▸ **WHAT YOU ARE ASKED TO DO**
The expected result is an exact restatement of the data, free of pictures.

▸ **DATA SHOWN**
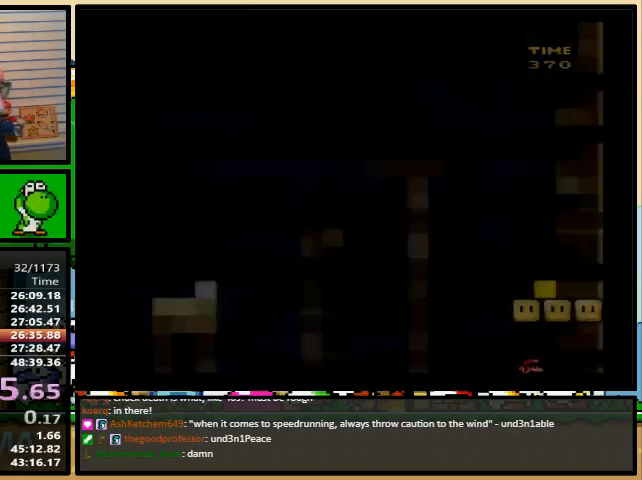
Gameplay with a controller (Nintendo layout); each line is a JSON object with the inputs held at the frame after it (dt_ms = milliseconds from this image to that frame). "events" lists button and stick changes between this image and that frame as [ms after this image, input, new state], when the widget could be followed in between. Not read: L1 L3 R1 R3.
{"dt_ms": 500, "buttons": [], "events": []}
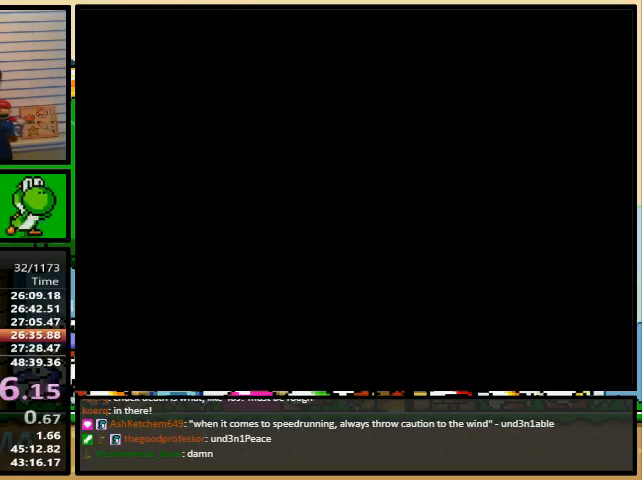
{"dt_ms": 500, "buttons": [], "events": []}
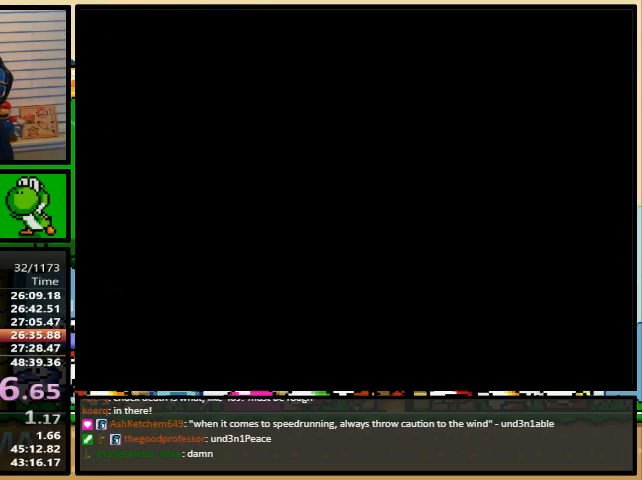
{"dt_ms": 500, "buttons": ["Y"], "events": [[400, "Y", "down"]]}
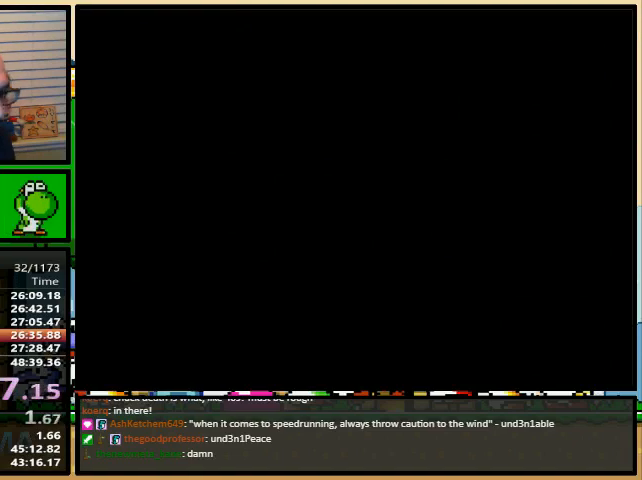
{"dt_ms": 500, "buttons": ["Y"], "events": []}
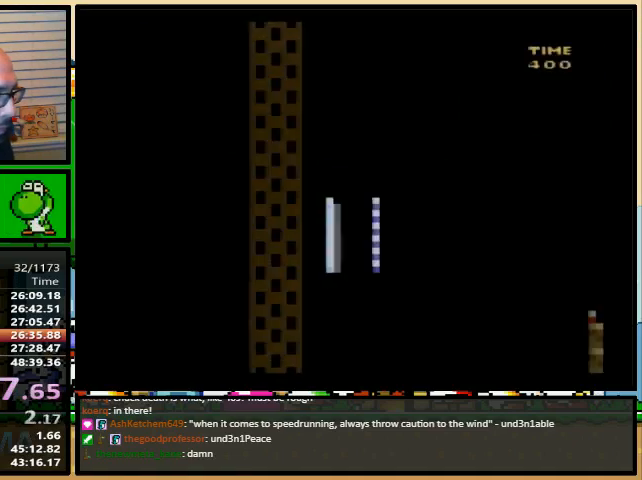
{"dt_ms": 500, "buttons": ["B", "Y", "DPAD_UP", "DPAD_RIGHT"], "events": [[167, "DPAD_RIGHT", "down"], [267, "DPAD_UP", "down"], [400, "B", "down"]]}
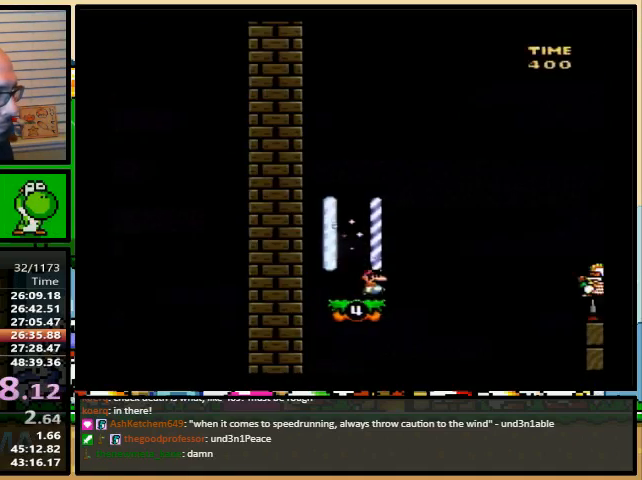
{"dt_ms": 1000, "buttons": ["B", "Y", "DPAD_LEFT"]}
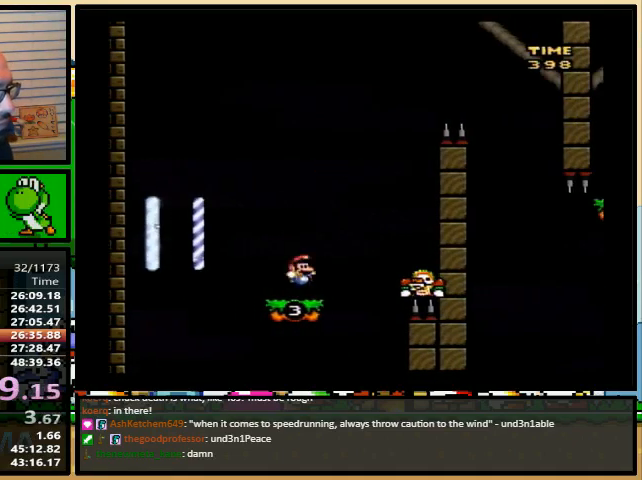
{"dt_ms": 500, "buttons": ["B", "Y", "DPAD_UP", "DPAD_RIGHT"], "events": [[67, "DPAD_LEFT", "up"], [67, "DPAD_UP", "down"], [100, "DPAD_RIGHT", "down"], [100, "DPAD_UP", "up"], [400, "DPAD_UP", "down"]]}
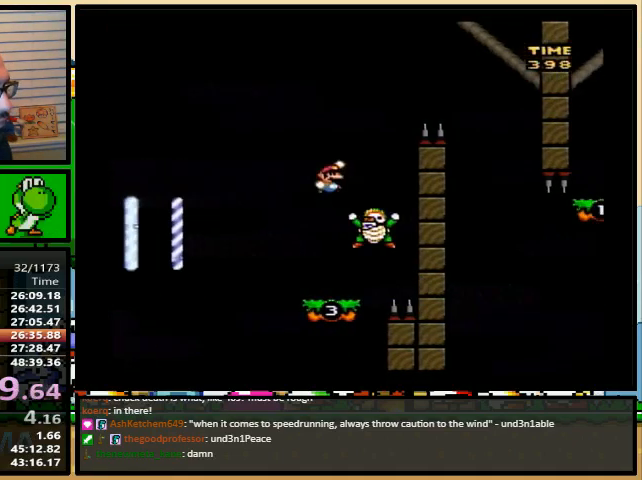
{"dt_ms": 500, "buttons": ["B", "Y", "DPAD_RIGHT"], "events": [[100, "DPAD_UP", "up"]]}
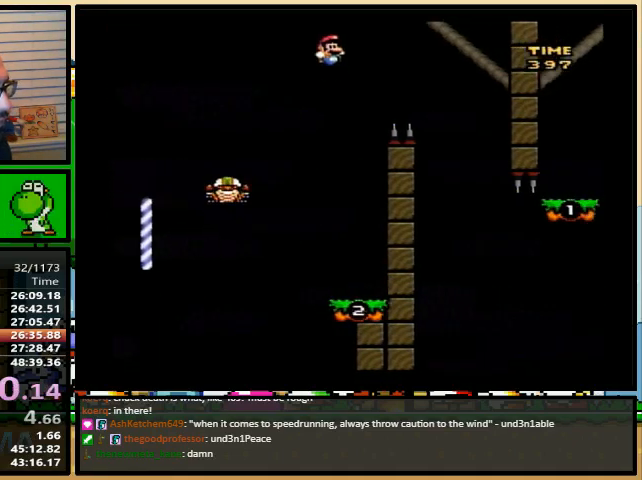
{"dt_ms": 500, "buttons": ["Y", "DPAD_RIGHT"], "events": [[133, "B", "up"], [167, "DPAD_LEFT", "down"], [167, "DPAD_RIGHT", "up"], [333, "DPAD_LEFT", "up"], [333, "DPAD_UP", "down"], [367, "DPAD_RIGHT", "down"], [367, "DPAD_UP", "up"]]}
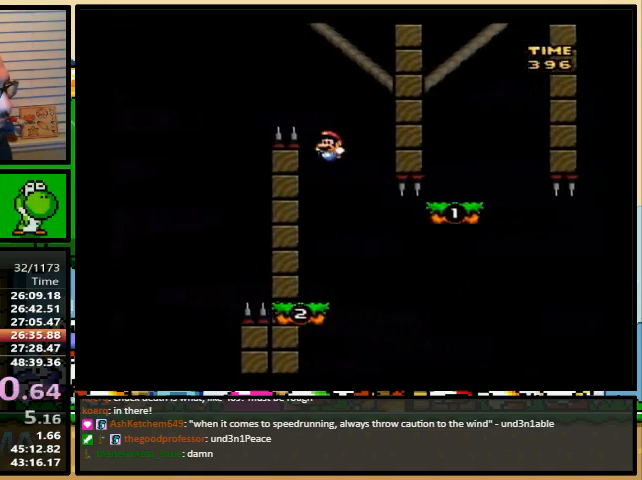
{"dt_ms": 500, "buttons": ["Y"], "events": [[167, "DPAD_UP", "down"], [267, "B", "down"], [333, "DPAD_UP", "up"], [467, "B", "up"], [500, "DPAD_RIGHT", "up"]]}
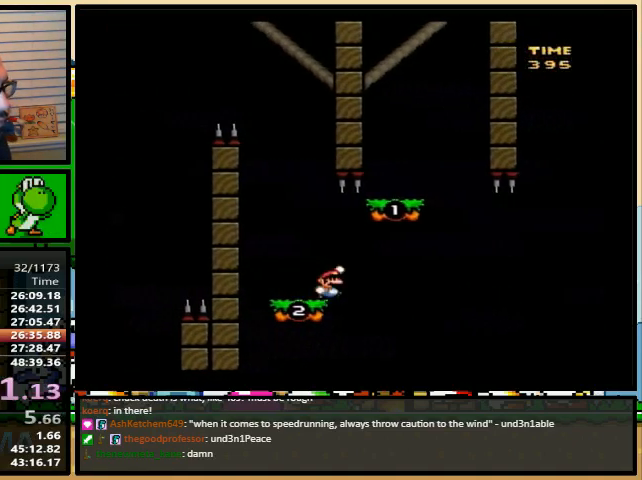
{"dt_ms": 500, "buttons": ["Y"], "events": [[33, "DPAD_LEFT", "down"], [133, "A", "down"], [200, "A", "up"], [300, "DPAD_UP", "down"], [333, "DPAD_LEFT", "up"], [333, "DPAD_RIGHT", "down"], [367, "DPAD_UP", "up"], [400, "DPAD_RIGHT", "up"]]}
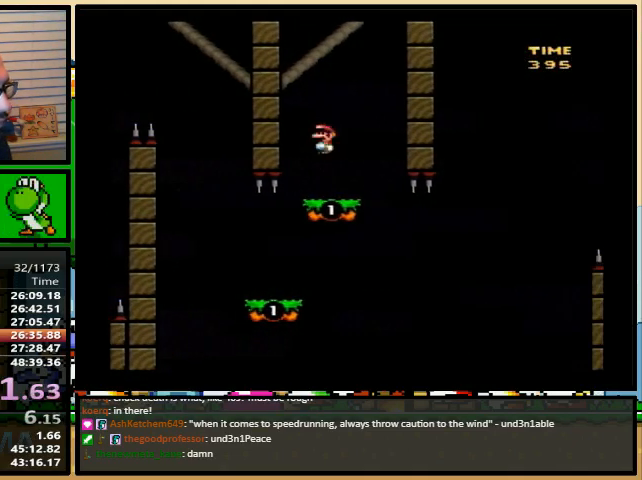
{"dt_ms": 500, "buttons": ["A", "Y", "DPAD_RIGHT"], "events": [[67, "DPAD_RIGHT", "down"], [167, "DPAD_RIGHT", "up"], [267, "DPAD_RIGHT", "down"], [300, "DPAD_UP", "down"], [367, "DPAD_UP", "up"], [467, "A", "down"]]}
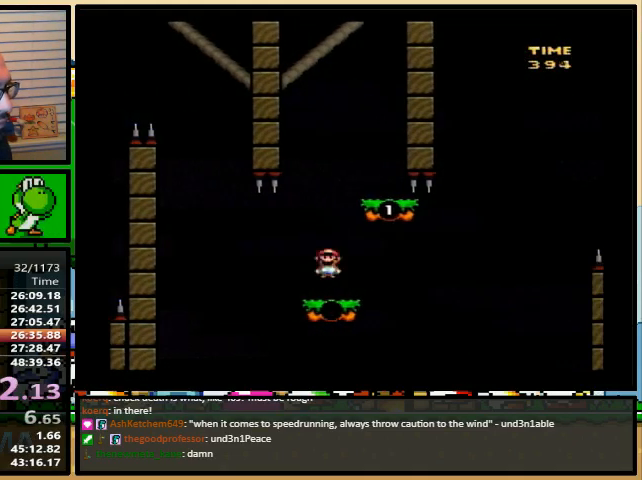
{"dt_ms": 500, "buttons": ["B", "Y", "DPAD_RIGHT"], "events": [[67, "A", "up"], [133, "A", "down"], [233, "A", "up"], [433, "B", "down"]]}
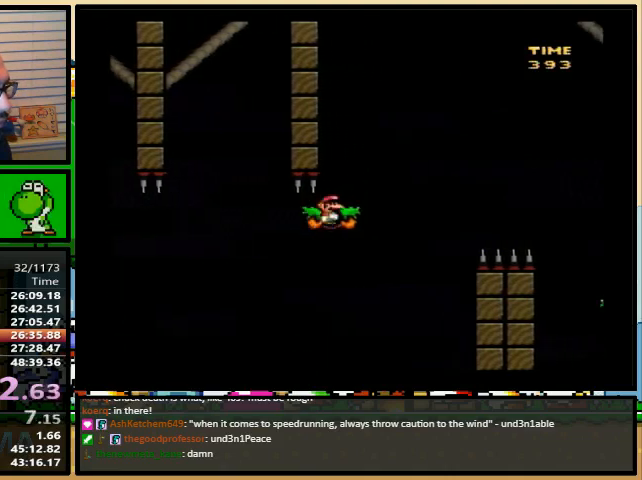
{"dt_ms": 500, "buttons": ["Y", "DPAD_RIGHT"], "events": [[33, "B", "up"], [200, "B", "down"], [267, "B", "up"], [333, "B", "down"], [467, "B", "up"]]}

▸ **TASK ANSWER**
Gameplay with a controller (Nintendo layout); each line is a JSON object with the inputs held at the frame after it (dt_ms = milliseconds from this image to that frame). "events" lists button and stick changes between this image and that frame as [ms after this image, input, new state], when the widget could be followed in between. Not read: L1 L3 R1 R3.
{"dt_ms": 500, "buttons": [], "events": []}
{"dt_ms": 500, "buttons": [], "events": []}
{"dt_ms": 500, "buttons": ["Y"], "events": [[400, "Y", "down"]]}
{"dt_ms": 500, "buttons": ["Y"], "events": []}
{"dt_ms": 500, "buttons": ["B", "Y", "DPAD_UP", "DPAD_RIGHT"], "events": [[167, "DPAD_RIGHT", "down"], [267, "DPAD_UP", "down"], [400, "B", "down"]]}
{"dt_ms": 1000, "buttons": ["B", "Y", "DPAD_LEFT"]}
{"dt_ms": 500, "buttons": ["B", "Y", "DPAD_UP", "DPAD_RIGHT"], "events": [[67, "DPAD_LEFT", "up"], [67, "DPAD_UP", "down"], [100, "DPAD_RIGHT", "down"], [100, "DPAD_UP", "up"], [400, "DPAD_UP", "down"]]}
{"dt_ms": 500, "buttons": ["B", "Y", "DPAD_RIGHT"], "events": [[100, "DPAD_UP", "up"]]}
{"dt_ms": 500, "buttons": ["Y", "DPAD_RIGHT"], "events": [[133, "B", "up"], [167, "DPAD_LEFT", "down"], [167, "DPAD_RIGHT", "up"], [333, "DPAD_LEFT", "up"], [333, "DPAD_UP", "down"], [367, "DPAD_RIGHT", "down"], [367, "DPAD_UP", "up"]]}
{"dt_ms": 500, "buttons": ["Y"], "events": [[167, "DPAD_UP", "down"], [267, "B", "down"], [333, "DPAD_UP", "up"], [467, "B", "up"], [500, "DPAD_RIGHT", "up"]]}
{"dt_ms": 500, "buttons": ["Y"], "events": [[33, "DPAD_LEFT", "down"], [133, "A", "down"], [200, "A", "up"], [300, "DPAD_UP", "down"], [333, "DPAD_LEFT", "up"], [333, "DPAD_RIGHT", "down"], [367, "DPAD_UP", "up"], [400, "DPAD_RIGHT", "up"]]}
{"dt_ms": 500, "buttons": ["A", "Y", "DPAD_RIGHT"], "events": [[67, "DPAD_RIGHT", "down"], [167, "DPAD_RIGHT", "up"], [267, "DPAD_RIGHT", "down"], [300, "DPAD_UP", "down"], [367, "DPAD_UP", "up"], [467, "A", "down"]]}
{"dt_ms": 500, "buttons": ["B", "Y", "DPAD_RIGHT"], "events": [[67, "A", "up"], [133, "A", "down"], [233, "A", "up"], [433, "B", "down"]]}
{"dt_ms": 500, "buttons": ["Y", "DPAD_RIGHT"], "events": [[33, "B", "up"], [200, "B", "down"], [267, "B", "up"], [333, "B", "down"], [467, "B", "up"]]}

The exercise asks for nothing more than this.